*** Opening of Exercise materials ***
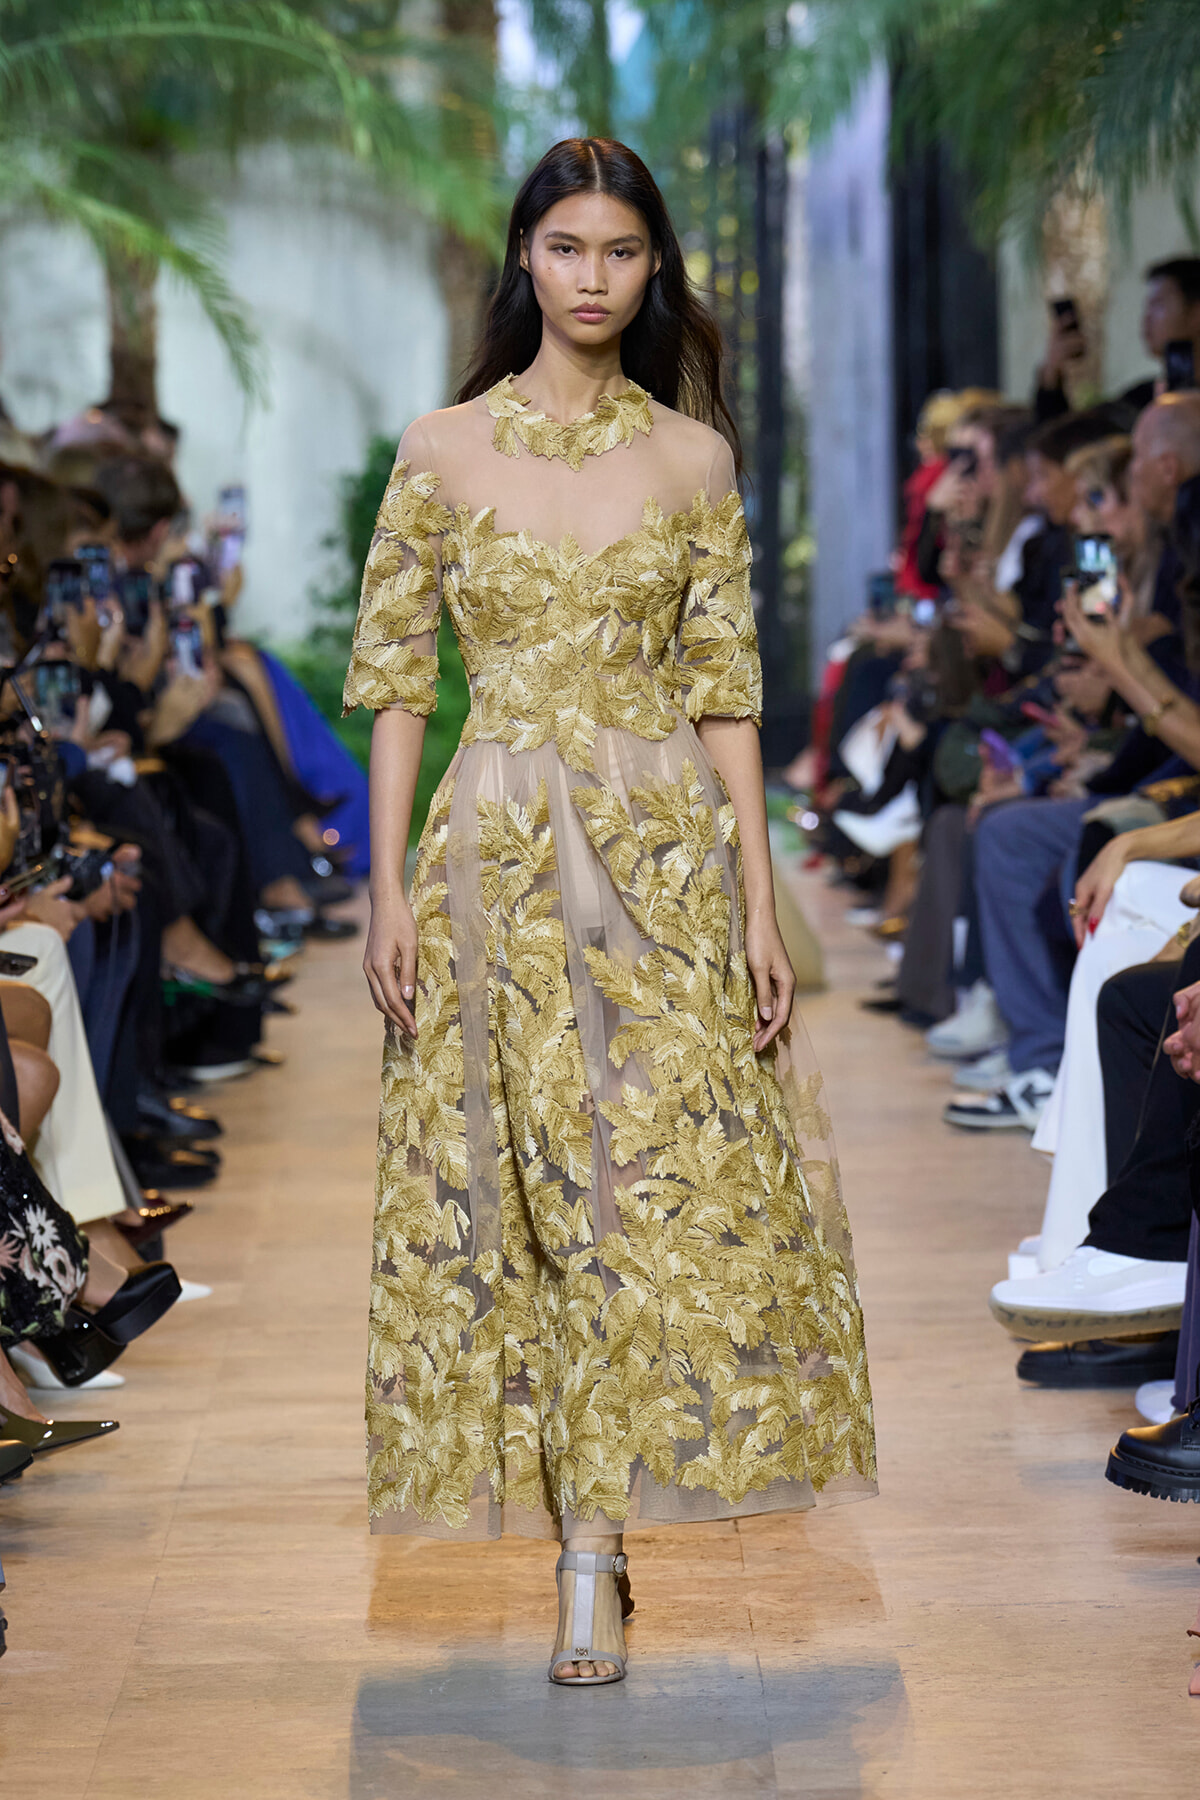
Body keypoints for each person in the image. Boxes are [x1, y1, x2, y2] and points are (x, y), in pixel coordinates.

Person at [344, 136, 877, 1689]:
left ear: (654, 270)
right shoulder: (442, 449)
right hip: (494, 853)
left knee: (640, 1194)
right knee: (522, 1198)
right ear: (526, 255)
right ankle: (586, 1541)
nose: (593, 276)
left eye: (622, 251)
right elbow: (396, 682)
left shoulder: (693, 463)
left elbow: (727, 694)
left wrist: (762, 905)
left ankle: (597, 1539)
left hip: (661, 856)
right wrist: (381, 889)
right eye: (567, 246)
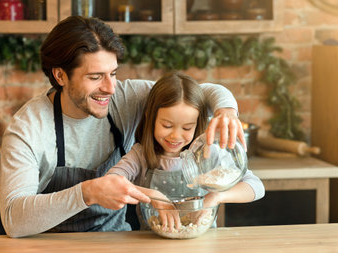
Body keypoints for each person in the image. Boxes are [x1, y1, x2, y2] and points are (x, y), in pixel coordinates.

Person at [0, 16, 246, 238]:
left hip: (117, 240)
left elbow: (198, 92)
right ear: (60, 76)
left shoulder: (126, 97)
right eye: (95, 77)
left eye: (113, 73)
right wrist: (89, 192)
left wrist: (226, 111)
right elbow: (13, 219)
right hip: (52, 244)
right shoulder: (28, 128)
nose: (110, 88)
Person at [106, 71, 265, 230]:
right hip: (152, 244)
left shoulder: (208, 153)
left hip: (203, 244)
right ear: (150, 117)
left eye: (187, 128)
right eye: (167, 126)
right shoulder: (140, 155)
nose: (176, 136)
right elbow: (109, 183)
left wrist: (216, 197)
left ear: (198, 123)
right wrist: (153, 196)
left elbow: (256, 186)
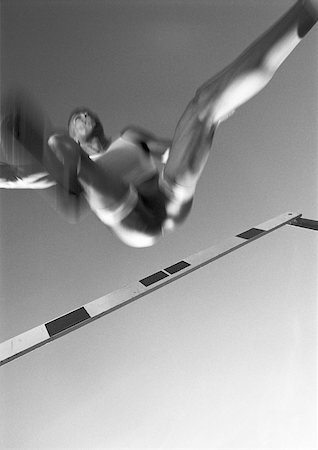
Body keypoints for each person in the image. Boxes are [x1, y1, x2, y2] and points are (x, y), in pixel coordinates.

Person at [1, 0, 318, 247]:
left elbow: (169, 148)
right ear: (78, 134)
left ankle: (308, 10)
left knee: (204, 102)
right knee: (66, 155)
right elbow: (14, 175)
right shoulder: (71, 155)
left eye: (85, 113)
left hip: (168, 197)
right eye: (76, 118)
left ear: (98, 123)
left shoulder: (129, 136)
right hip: (130, 219)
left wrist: (203, 127)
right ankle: (75, 172)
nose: (82, 115)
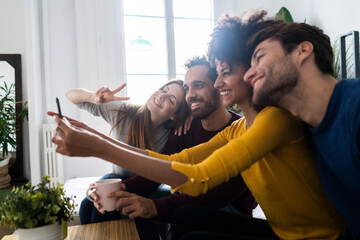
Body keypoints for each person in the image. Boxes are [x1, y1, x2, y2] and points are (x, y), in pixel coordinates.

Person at [50, 11, 346, 240]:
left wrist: (98, 147)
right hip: (280, 232)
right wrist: (93, 136)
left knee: (191, 229)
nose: (219, 83)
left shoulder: (275, 119)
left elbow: (200, 177)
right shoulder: (238, 129)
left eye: (225, 73)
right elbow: (177, 161)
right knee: (186, 219)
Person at [108, 56, 256, 235]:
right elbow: (165, 165)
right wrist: (120, 190)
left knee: (182, 216)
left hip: (230, 209)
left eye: (198, 85)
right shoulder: (185, 128)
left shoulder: (242, 130)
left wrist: (154, 207)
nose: (190, 95)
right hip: (190, 199)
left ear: (218, 86)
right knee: (125, 203)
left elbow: (216, 195)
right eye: (187, 88)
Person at [243, 19, 360, 239]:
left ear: (302, 50)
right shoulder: (301, 130)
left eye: (259, 57)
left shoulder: (355, 109)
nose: (248, 75)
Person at [65, 79, 190, 229]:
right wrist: (94, 97)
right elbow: (71, 95)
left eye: (171, 99)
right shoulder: (123, 111)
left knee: (125, 208)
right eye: (164, 90)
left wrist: (190, 117)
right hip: (118, 177)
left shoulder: (174, 134)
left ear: (174, 115)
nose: (162, 96)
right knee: (87, 205)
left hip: (148, 185)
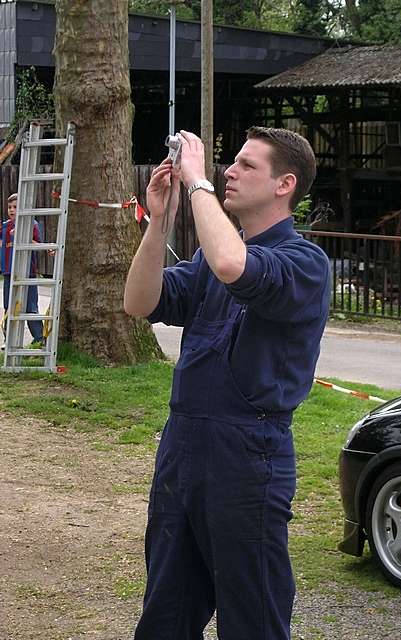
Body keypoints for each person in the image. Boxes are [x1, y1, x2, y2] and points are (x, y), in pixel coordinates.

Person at [124, 127, 331, 640]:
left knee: (252, 621)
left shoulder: (305, 263)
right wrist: (161, 221)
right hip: (182, 449)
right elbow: (140, 301)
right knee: (165, 615)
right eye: (228, 164)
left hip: (249, 457)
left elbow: (234, 266)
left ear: (285, 184)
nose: (229, 172)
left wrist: (197, 183)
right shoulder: (208, 259)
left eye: (245, 165)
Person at [1, 193, 44, 345]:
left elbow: (38, 245)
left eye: (15, 207)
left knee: (30, 306)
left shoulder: (32, 224)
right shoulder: (5, 226)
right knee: (9, 306)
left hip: (27, 272)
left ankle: (39, 339)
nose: (12, 210)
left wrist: (21, 236)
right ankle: (10, 340)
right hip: (8, 272)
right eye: (10, 207)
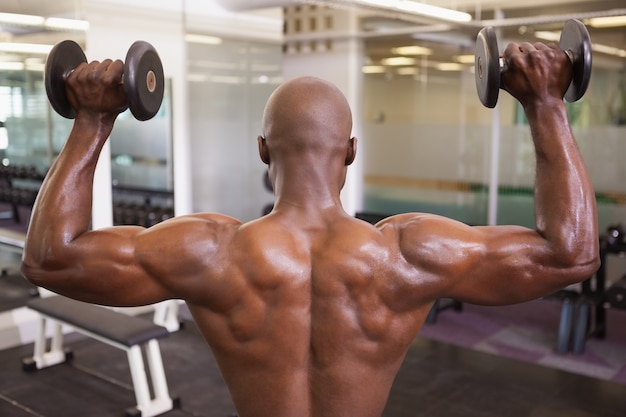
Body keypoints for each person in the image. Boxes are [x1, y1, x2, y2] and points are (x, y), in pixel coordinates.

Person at [22, 40, 599, 417]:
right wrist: (545, 104)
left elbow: (51, 260)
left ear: (261, 150)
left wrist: (93, 119)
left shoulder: (210, 252)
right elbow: (570, 256)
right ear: (350, 152)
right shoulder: (407, 253)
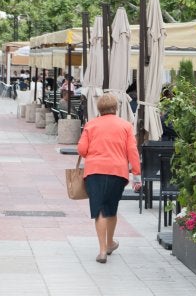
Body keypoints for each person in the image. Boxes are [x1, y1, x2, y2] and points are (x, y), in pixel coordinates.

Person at [77, 93, 142, 264]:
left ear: (99, 108)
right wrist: (137, 175)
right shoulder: (126, 126)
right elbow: (132, 152)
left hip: (94, 171)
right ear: (116, 108)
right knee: (111, 208)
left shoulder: (91, 125)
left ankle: (102, 251)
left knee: (99, 209)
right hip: (117, 172)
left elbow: (82, 149)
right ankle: (110, 242)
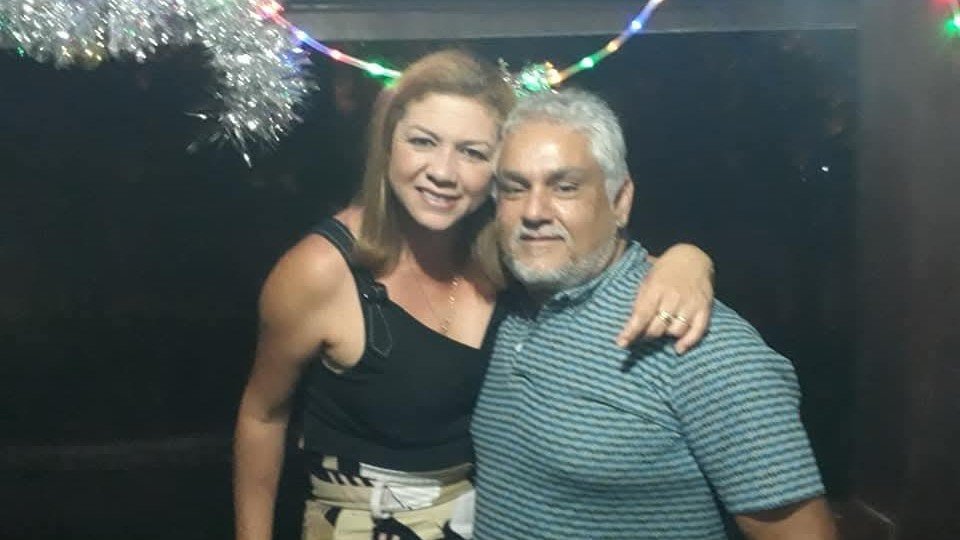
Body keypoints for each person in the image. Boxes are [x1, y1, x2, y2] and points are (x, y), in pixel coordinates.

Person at [234, 50, 716, 540]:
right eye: (423, 141)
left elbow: (607, 255)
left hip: (492, 522)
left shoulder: (509, 256)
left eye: (473, 153)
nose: (444, 172)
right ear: (388, 144)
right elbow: (262, 416)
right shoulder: (322, 270)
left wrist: (690, 259)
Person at [471, 89, 837, 539]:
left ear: (620, 200)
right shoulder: (500, 305)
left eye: (565, 187)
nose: (533, 211)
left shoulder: (704, 348)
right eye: (514, 188)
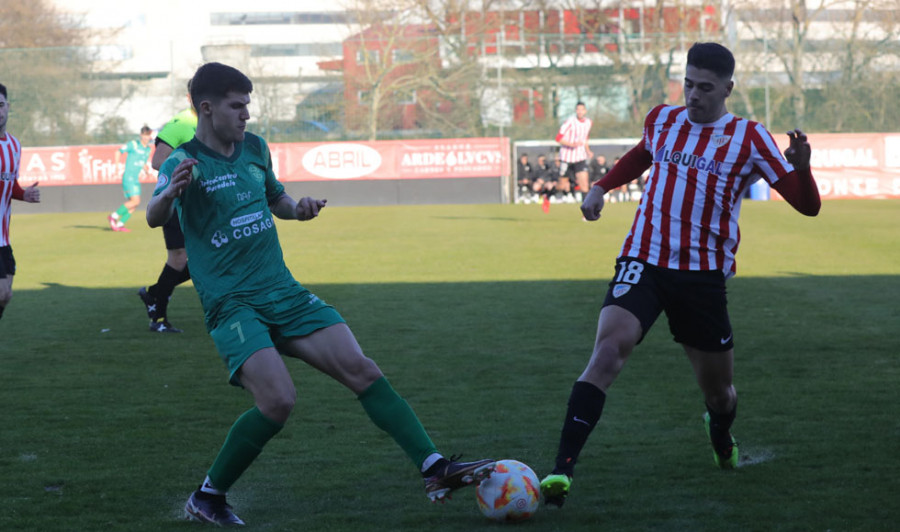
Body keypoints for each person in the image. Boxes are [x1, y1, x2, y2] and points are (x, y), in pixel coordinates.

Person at [146, 62, 495, 526]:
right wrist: (170, 193)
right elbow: (153, 215)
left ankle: (435, 469)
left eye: (248, 105)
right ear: (206, 108)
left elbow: (276, 199)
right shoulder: (181, 160)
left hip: (282, 291)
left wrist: (299, 208)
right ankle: (208, 496)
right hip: (232, 303)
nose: (246, 115)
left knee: (362, 369)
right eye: (237, 106)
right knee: (278, 401)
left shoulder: (254, 148)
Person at [539, 42, 821, 508]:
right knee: (608, 352)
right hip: (643, 259)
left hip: (702, 277)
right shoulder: (663, 119)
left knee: (720, 396)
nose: (692, 95)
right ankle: (560, 472)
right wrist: (602, 188)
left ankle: (719, 432)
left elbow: (807, 206)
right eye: (687, 84)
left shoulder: (750, 138)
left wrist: (803, 170)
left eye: (704, 88)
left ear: (728, 89)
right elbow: (640, 154)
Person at [137, 86, 197, 333]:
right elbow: (158, 161)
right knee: (179, 258)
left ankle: (155, 295)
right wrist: (185, 173)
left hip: (198, 204)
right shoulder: (181, 123)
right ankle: (158, 316)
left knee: (209, 254)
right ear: (190, 97)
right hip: (176, 201)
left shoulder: (211, 123)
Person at [0, 83, 40, 322]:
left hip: (3, 237)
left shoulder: (14, 145)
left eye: (1, 105)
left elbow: (11, 184)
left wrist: (23, 194)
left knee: (6, 296)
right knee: (2, 292)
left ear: (8, 107)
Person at [107, 125, 154, 233]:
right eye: (145, 135)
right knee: (135, 201)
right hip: (128, 177)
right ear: (141, 135)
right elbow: (118, 152)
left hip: (135, 179)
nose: (146, 137)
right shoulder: (134, 144)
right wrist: (117, 166)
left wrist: (146, 170)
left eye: (148, 135)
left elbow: (142, 162)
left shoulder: (148, 149)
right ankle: (113, 216)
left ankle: (120, 224)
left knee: (135, 203)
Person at [556, 101, 593, 201]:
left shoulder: (589, 122)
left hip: (580, 157)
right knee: (562, 185)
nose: (580, 112)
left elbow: (585, 138)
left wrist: (588, 150)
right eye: (578, 109)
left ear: (585, 111)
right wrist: (572, 144)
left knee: (584, 185)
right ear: (575, 111)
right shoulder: (570, 122)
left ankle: (585, 213)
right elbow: (558, 138)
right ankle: (547, 194)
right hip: (566, 158)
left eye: (582, 109)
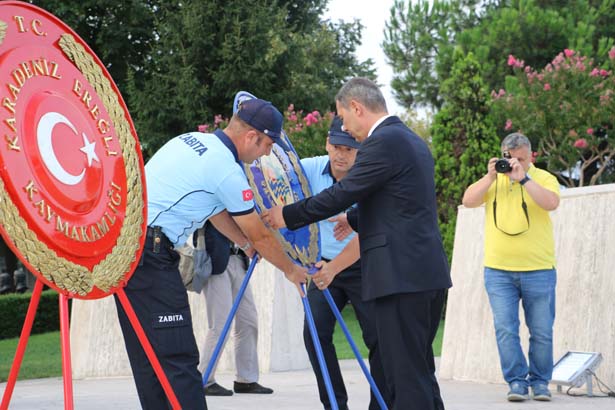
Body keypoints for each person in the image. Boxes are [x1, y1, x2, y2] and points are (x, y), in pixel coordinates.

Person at [263, 78, 452, 410]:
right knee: (420, 373)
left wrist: (288, 215)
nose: (346, 128)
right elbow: (402, 206)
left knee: (405, 380)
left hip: (400, 277)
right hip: (422, 274)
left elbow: (341, 194)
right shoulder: (410, 140)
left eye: (343, 117)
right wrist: (353, 220)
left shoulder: (383, 142)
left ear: (356, 108)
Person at [114, 98, 308, 410]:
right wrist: (291, 270)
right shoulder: (225, 169)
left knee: (148, 356)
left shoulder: (191, 140)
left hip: (128, 250)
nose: (266, 155)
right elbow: (260, 233)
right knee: (178, 356)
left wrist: (243, 243)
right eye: (268, 145)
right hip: (150, 254)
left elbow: (215, 210)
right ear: (251, 137)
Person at [462, 132, 559, 402]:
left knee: (541, 332)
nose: (515, 163)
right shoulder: (495, 179)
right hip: (498, 271)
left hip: (539, 269)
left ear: (531, 157)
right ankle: (516, 382)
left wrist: (524, 179)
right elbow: (468, 200)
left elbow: (551, 203)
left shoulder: (543, 178)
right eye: (510, 158)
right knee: (506, 330)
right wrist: (490, 177)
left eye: (521, 159)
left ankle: (540, 383)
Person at [301, 116, 389, 410]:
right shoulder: (309, 169)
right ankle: (334, 405)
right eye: (336, 146)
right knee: (314, 334)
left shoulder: (370, 176)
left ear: (360, 150)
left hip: (365, 264)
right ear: (327, 143)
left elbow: (368, 233)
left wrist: (333, 268)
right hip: (323, 266)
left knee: (379, 338)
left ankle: (380, 405)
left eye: (349, 149)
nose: (341, 155)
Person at [197, 221, 273, 396]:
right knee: (220, 324)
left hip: (239, 258)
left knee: (249, 320)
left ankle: (246, 380)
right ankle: (204, 379)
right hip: (215, 260)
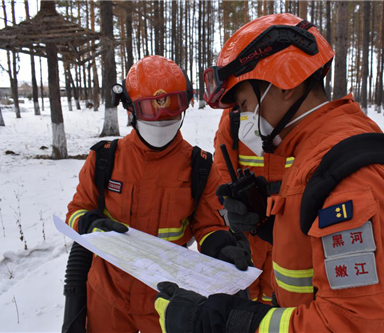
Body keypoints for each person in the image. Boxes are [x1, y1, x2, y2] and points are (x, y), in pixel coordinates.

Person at [155, 14, 384, 332]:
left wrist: (223, 322)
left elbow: (354, 324)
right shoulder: (317, 154)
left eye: (244, 104)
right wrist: (270, 223)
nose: (243, 120)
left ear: (287, 84)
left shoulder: (354, 179)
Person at [65, 55, 252, 333]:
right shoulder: (105, 160)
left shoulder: (199, 166)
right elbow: (76, 212)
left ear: (185, 104)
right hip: (107, 296)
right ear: (129, 107)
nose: (162, 118)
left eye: (171, 106)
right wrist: (90, 224)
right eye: (150, 108)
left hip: (166, 301)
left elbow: (208, 225)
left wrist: (220, 244)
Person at [213, 107, 295, 305]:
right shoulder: (234, 122)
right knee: (244, 282)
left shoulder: (297, 118)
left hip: (287, 223)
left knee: (279, 286)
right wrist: (233, 204)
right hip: (248, 225)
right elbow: (222, 170)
*** Close of Exercise materials ***
## Required action
In the data above, take the line with "right ear: (388, 144)", the line with "right hip: (232, 303)", and every line between, and set them down exactly without pictures.

## Answer to this exercise
right ear: (388, 144)
right elbow: (262, 416)
right shoulder: (322, 270)
left wrist: (690, 259)
Person at [471, 89, 837, 539]:
left ear: (620, 200)
right shoulder: (500, 305)
left eye: (565, 187)
nose: (533, 211)
left shoulder: (704, 348)
right eye: (514, 188)
Body keypoints for each person in the image. Boxes are [x1, y1, x2, y2] and points are (x, y), in pixel coordinates.

Person at [146, 62, 495, 526]:
right wrist: (170, 193)
right elbow: (153, 215)
left ankle: (435, 469)
left eye: (248, 105)
right ear: (206, 108)
left elbow: (276, 199)
right shoulder: (181, 160)
left hip: (282, 291)
left wrist: (299, 208)
right ankle: (208, 496)
right hip: (232, 303)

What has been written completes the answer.